È un regista che non ha mai smesso di mettere le mani in pasta, di conoscere il più possibile la filiera di produzione, dalle tecniche di scrittura (le sue storie si stanno semplificando di film in film, ma hanno sempre evitato la banalità tematica) a quelle visive. La prima prova del suo titanismo, degno di un maciste, più che di un Don Chisciotte, è la straordinaria ambizione delle sue missioni. Tutte riuscite.

È partito dalla serie B con Piraña paura e ha intrapreso una carriera esponenziale. Ad ogni film crescevano il budget e le intenzioni artistiche. È l’unico regista che ha gestito budget così elevati per così tanti film in un crescendo di difficoltà e di enormità delle ambizioni che non accenna a diminuire. Prima bastava intrattenere, poi stupire, poi far vedere qualcosa di mai visto prima, poi emozionare coniugando spettacolo visivo all’avanguardia e filosofia. A questo punto ha travolto la Hollywood della grande arte conquistando l’Academy e infine si è proposto di cambiare il modo di fare e vedere i film. Con il messaggio ecologista che guida il progetto dei sequel che parte da Avatar – La via dell’acqua probabilmente James Cameron vuole salvare il mondo dall’autodistruzione. 

James Cameron spende molto, ma non a vuoto

Gli studio sono molto riservati sul costo dei loro film. Quando questi sono un successo, sono più aperti a rivelare anche budget esorbitanti. Avatar con i suoi 2,922 miliardi di dollari è il film di maggiore incasso della storia del cinema ed è anche stimato come uno dei film più costosi di sempre. Il cinema di James Cameron è soprattutto attrazione sensoriale, uno spettacolo che ben si concilia con i parchi a tema. Nel 1996 girò Terminator 2 3-D: Battle Across Time, un cortometraggio in 3D per i parchi divertimenti degli Universal Studios. Costato 24 milioni di dollari per una durata di 12 minuti è il film con il rapporto spesa\minutaggio maggiore di sempre.

---------------

→ **Consegna 1**
Trascrivi dal testo su James Cameron il passo che parte da "È partito dalla" e arriva a "il mondo dall’autodistruzione.".
→ **Consegna 2**
Indica per ciascuna affermazione se concorda con il testo su James Cameron, rispondendo sì o no e citando alla lettera le parole decisive. (a) Cameron ha cominciato nella serie B con Piraña paura. (b) Terminator 2 3-D: Battle Across Time dura 20 minuti. (c) Avatar ha incassato 2,922 miliardi di dollari.
→ **Consegna 3**
Secondo il testo su James Cameron, quanto è costato il cortometraggio Terminator 2 3-D: Battle Across Time?

[Voci di dati archiviate]

---------------

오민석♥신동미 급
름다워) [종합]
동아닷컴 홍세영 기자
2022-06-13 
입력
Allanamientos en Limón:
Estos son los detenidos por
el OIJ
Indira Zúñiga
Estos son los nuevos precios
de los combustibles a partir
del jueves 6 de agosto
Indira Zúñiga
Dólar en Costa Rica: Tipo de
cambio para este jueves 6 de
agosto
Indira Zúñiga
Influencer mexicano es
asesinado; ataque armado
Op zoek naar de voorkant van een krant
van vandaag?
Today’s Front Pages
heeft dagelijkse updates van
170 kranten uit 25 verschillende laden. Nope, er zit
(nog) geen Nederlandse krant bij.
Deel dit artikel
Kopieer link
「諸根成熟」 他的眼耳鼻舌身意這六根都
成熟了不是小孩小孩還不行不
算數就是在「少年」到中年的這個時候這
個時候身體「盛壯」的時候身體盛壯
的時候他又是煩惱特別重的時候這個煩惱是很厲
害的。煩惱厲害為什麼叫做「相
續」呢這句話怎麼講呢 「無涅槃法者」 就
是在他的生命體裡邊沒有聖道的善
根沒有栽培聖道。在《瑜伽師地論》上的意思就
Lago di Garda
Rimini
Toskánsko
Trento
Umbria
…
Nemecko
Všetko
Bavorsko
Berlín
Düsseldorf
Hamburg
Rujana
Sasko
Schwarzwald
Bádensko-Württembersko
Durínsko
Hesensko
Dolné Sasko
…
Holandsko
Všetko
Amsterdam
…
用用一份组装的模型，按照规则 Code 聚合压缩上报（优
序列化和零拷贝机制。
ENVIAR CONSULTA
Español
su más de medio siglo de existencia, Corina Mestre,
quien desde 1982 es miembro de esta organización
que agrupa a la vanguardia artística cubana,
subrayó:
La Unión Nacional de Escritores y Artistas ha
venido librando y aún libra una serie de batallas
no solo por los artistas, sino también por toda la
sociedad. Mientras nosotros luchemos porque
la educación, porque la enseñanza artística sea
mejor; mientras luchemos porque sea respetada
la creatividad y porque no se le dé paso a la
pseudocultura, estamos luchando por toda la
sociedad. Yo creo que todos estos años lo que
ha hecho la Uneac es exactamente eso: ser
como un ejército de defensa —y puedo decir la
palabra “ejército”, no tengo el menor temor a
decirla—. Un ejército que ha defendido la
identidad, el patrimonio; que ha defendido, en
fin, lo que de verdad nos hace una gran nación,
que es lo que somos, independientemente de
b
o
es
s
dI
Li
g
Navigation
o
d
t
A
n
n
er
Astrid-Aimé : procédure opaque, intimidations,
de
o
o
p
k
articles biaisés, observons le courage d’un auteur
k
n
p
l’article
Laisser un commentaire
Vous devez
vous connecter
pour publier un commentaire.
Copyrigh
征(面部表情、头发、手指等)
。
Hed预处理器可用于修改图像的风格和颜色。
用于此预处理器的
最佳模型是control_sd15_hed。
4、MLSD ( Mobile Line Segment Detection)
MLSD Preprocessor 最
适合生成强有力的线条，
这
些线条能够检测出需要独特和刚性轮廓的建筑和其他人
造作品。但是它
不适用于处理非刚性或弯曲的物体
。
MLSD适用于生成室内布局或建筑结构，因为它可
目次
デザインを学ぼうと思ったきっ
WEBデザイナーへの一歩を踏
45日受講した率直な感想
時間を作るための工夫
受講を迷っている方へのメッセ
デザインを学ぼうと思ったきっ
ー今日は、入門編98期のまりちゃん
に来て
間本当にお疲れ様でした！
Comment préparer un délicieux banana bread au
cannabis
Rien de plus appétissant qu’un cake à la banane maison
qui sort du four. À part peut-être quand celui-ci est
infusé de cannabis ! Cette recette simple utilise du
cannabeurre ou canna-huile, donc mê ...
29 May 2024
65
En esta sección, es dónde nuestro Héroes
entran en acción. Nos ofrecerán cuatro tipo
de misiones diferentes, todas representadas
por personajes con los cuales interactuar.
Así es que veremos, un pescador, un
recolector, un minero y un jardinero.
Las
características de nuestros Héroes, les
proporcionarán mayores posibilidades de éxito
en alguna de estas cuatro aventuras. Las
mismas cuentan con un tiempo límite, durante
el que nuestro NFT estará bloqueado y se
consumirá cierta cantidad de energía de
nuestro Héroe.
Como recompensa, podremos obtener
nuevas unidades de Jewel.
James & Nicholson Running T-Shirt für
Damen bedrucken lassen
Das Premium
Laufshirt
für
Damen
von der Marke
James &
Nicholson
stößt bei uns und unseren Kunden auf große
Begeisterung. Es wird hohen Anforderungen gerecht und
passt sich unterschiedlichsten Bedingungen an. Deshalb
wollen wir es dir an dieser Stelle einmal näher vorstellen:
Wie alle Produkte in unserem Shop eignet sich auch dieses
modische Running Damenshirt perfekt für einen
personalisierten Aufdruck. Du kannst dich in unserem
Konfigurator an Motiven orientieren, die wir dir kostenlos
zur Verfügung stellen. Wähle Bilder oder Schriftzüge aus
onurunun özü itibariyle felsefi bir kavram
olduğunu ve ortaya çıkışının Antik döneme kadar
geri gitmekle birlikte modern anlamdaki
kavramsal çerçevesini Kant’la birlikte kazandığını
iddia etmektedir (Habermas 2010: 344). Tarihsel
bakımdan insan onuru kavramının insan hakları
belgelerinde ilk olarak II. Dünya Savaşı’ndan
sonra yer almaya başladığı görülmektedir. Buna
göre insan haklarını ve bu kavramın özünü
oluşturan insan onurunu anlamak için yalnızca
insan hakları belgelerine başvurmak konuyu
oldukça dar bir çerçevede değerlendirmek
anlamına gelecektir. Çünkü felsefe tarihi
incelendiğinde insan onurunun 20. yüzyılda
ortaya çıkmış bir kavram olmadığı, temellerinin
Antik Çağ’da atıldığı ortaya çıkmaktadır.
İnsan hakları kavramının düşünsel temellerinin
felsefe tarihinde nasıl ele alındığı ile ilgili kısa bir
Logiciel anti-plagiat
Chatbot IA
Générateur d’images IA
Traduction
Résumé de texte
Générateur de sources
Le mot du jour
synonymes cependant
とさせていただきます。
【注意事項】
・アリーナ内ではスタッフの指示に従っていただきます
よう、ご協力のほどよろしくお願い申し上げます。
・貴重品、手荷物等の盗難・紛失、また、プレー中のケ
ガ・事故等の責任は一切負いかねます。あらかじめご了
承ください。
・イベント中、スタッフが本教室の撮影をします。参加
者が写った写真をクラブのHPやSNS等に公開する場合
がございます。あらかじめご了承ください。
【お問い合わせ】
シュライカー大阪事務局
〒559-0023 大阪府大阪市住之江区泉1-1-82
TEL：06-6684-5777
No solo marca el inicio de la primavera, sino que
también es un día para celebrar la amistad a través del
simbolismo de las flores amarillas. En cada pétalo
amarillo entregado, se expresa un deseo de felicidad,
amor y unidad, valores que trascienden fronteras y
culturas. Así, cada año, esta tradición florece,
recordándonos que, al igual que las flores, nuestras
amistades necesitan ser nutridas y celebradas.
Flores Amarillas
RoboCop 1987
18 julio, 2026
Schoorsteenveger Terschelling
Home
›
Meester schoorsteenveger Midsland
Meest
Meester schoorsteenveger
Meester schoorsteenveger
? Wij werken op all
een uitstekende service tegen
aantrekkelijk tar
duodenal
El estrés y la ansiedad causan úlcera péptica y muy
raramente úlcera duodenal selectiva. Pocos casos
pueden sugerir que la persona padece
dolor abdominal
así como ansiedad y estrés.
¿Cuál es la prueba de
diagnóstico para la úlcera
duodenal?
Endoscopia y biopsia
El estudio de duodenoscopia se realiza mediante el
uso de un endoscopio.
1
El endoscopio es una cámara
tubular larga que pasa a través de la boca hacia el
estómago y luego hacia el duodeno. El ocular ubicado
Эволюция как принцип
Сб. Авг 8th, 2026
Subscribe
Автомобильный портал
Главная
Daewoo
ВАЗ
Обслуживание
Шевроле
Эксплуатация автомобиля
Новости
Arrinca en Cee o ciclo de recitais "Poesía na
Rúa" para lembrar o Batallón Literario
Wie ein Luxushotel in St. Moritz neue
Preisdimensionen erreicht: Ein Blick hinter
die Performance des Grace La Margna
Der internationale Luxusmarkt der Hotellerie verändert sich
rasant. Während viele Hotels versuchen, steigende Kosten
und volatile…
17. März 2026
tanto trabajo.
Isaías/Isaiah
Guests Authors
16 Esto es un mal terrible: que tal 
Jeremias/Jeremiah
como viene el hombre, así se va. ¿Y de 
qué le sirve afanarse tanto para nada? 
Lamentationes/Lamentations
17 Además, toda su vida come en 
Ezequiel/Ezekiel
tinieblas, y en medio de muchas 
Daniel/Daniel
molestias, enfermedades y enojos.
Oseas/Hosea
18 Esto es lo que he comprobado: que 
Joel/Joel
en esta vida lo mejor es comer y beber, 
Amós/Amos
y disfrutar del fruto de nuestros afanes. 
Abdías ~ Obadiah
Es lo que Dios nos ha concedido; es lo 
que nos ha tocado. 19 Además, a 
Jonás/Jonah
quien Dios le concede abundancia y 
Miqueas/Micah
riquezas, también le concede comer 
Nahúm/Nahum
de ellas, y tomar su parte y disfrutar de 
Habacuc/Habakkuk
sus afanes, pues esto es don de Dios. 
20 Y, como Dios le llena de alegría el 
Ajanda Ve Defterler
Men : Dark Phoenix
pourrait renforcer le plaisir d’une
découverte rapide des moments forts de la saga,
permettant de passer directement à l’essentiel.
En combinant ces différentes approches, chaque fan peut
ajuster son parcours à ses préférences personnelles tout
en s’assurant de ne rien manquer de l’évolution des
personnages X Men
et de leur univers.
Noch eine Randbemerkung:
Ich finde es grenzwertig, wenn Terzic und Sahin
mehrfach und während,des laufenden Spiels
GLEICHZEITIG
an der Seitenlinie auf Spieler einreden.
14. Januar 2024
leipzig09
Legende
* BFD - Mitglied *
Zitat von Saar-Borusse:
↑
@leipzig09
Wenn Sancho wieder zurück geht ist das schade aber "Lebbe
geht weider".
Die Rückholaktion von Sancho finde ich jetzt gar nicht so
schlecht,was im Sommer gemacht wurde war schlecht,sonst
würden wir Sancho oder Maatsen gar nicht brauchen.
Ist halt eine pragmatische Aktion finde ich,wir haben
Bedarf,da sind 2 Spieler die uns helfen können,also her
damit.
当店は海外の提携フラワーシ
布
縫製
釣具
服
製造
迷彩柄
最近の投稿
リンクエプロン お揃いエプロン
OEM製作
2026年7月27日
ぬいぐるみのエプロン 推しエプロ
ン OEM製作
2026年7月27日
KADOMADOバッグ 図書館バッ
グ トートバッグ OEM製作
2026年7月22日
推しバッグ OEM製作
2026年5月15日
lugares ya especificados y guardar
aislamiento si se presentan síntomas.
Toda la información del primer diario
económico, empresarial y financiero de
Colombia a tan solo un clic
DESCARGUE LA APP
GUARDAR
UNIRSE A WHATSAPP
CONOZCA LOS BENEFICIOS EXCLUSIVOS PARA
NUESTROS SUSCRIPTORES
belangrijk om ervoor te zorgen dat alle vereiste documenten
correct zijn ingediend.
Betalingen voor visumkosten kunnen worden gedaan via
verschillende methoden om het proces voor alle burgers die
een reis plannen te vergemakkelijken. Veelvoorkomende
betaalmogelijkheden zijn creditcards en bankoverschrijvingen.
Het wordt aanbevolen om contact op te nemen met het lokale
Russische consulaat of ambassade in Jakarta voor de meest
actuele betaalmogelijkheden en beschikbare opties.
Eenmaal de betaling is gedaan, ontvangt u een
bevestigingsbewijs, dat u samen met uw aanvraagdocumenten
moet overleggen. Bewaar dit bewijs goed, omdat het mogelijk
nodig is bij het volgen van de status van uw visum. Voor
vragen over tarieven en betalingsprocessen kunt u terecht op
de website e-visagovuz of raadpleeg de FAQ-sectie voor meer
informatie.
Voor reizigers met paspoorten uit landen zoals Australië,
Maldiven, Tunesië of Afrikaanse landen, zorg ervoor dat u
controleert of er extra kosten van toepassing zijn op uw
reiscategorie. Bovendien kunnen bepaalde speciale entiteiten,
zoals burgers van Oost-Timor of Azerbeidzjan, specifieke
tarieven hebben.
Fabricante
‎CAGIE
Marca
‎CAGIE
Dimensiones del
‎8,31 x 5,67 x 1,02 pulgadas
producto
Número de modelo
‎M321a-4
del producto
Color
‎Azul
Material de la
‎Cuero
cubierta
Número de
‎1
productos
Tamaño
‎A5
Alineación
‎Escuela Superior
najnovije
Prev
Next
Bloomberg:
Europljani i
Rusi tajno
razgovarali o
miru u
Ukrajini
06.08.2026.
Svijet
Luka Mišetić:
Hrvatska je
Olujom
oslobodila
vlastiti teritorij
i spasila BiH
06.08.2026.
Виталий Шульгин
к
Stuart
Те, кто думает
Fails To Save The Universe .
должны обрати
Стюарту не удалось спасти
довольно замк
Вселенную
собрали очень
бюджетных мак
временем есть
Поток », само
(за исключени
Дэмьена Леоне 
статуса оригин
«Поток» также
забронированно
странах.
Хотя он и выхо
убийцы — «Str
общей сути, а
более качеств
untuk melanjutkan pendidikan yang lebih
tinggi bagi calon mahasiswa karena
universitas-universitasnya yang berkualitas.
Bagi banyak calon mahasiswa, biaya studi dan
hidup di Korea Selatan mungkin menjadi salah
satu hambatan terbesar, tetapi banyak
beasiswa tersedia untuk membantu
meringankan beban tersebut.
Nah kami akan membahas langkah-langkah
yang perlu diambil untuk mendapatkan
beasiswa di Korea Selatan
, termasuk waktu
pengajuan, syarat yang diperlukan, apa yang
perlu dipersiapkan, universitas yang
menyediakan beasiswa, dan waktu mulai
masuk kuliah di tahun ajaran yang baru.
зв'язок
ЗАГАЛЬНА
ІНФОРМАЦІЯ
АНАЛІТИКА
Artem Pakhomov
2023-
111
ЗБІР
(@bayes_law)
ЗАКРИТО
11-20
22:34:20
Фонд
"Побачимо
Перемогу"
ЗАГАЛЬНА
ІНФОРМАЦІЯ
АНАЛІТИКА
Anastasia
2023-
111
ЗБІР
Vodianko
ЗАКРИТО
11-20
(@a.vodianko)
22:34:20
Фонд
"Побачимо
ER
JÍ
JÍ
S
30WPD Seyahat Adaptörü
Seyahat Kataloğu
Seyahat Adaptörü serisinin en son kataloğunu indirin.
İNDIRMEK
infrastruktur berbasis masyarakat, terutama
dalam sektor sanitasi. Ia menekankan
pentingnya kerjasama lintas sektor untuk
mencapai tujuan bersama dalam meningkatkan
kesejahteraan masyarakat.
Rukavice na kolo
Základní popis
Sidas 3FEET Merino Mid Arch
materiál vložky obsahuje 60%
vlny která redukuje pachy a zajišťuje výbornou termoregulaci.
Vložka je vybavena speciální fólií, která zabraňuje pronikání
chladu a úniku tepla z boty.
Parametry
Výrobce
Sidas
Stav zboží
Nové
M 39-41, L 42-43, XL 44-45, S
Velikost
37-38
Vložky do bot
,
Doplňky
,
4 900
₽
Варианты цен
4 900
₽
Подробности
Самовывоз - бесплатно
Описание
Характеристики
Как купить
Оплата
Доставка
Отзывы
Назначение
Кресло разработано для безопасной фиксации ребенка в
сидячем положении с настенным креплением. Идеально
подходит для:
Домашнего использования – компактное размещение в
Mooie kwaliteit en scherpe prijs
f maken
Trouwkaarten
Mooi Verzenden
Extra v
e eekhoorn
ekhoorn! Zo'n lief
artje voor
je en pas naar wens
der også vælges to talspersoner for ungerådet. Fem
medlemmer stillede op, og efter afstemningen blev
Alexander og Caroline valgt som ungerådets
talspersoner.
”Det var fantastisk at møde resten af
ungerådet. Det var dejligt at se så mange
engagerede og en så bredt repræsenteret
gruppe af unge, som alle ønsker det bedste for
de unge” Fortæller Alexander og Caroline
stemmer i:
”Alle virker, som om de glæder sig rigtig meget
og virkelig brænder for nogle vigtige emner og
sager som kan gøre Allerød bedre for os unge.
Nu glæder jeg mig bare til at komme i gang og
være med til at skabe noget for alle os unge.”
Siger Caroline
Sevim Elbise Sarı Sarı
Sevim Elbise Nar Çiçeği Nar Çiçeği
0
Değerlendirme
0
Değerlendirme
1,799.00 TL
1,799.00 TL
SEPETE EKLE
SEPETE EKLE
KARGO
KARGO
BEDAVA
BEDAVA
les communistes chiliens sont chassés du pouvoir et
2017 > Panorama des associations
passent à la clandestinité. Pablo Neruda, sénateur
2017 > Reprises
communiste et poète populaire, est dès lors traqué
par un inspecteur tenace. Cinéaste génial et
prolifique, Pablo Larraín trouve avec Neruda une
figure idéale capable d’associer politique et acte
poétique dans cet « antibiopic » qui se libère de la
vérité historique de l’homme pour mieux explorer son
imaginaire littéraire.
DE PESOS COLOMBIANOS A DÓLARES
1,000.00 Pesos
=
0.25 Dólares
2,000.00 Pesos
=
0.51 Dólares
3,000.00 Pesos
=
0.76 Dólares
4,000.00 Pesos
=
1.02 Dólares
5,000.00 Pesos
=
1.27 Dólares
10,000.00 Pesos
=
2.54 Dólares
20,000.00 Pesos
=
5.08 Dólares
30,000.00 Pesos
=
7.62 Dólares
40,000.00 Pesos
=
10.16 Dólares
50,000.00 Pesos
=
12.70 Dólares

---------------

→ **Risposta attesa 1**
È partito dalla serie B con Piraña paura e ha intrapreso una carriera esponenziale. Ad ogni film crescevano il budget e le intenzioni artistiche. È l’unico regista che ha gestito budget così elevati per così tanti film in un crescendo di difficoltà e di enormità delle ambizioni che non accenna a diminuire. Prima bastava intrattenere, poi stupire, poi far vedere qualcosa di mai visto prima, poi emozionare coniugando spettacolo visivo all’avanguardia e filosofia. A questo punto ha travolto la Hollywood della grande arte conquistando l’Academy e infine si è proposto di cambiare il modo di fare e vedere i film. Con il messaggio ecologista che guida il progetto dei sequel che parte da Avatar – La via dell’acqua probabilmente James Cameron vuole salvare il mondo dall’autodistruzione.

→ **Risposta attesa 2**
(a) Sì: "È partito dalla serie B con Piraña paura".
(b) No: "per una durata di 12 minuti".
(c) Sì: "Avatar con i suoi 2,922 miliardi di dollari è il film di maggiore incasso della storia del cinema".

→ **Risposta attesa 3**
24 milioni di dollari.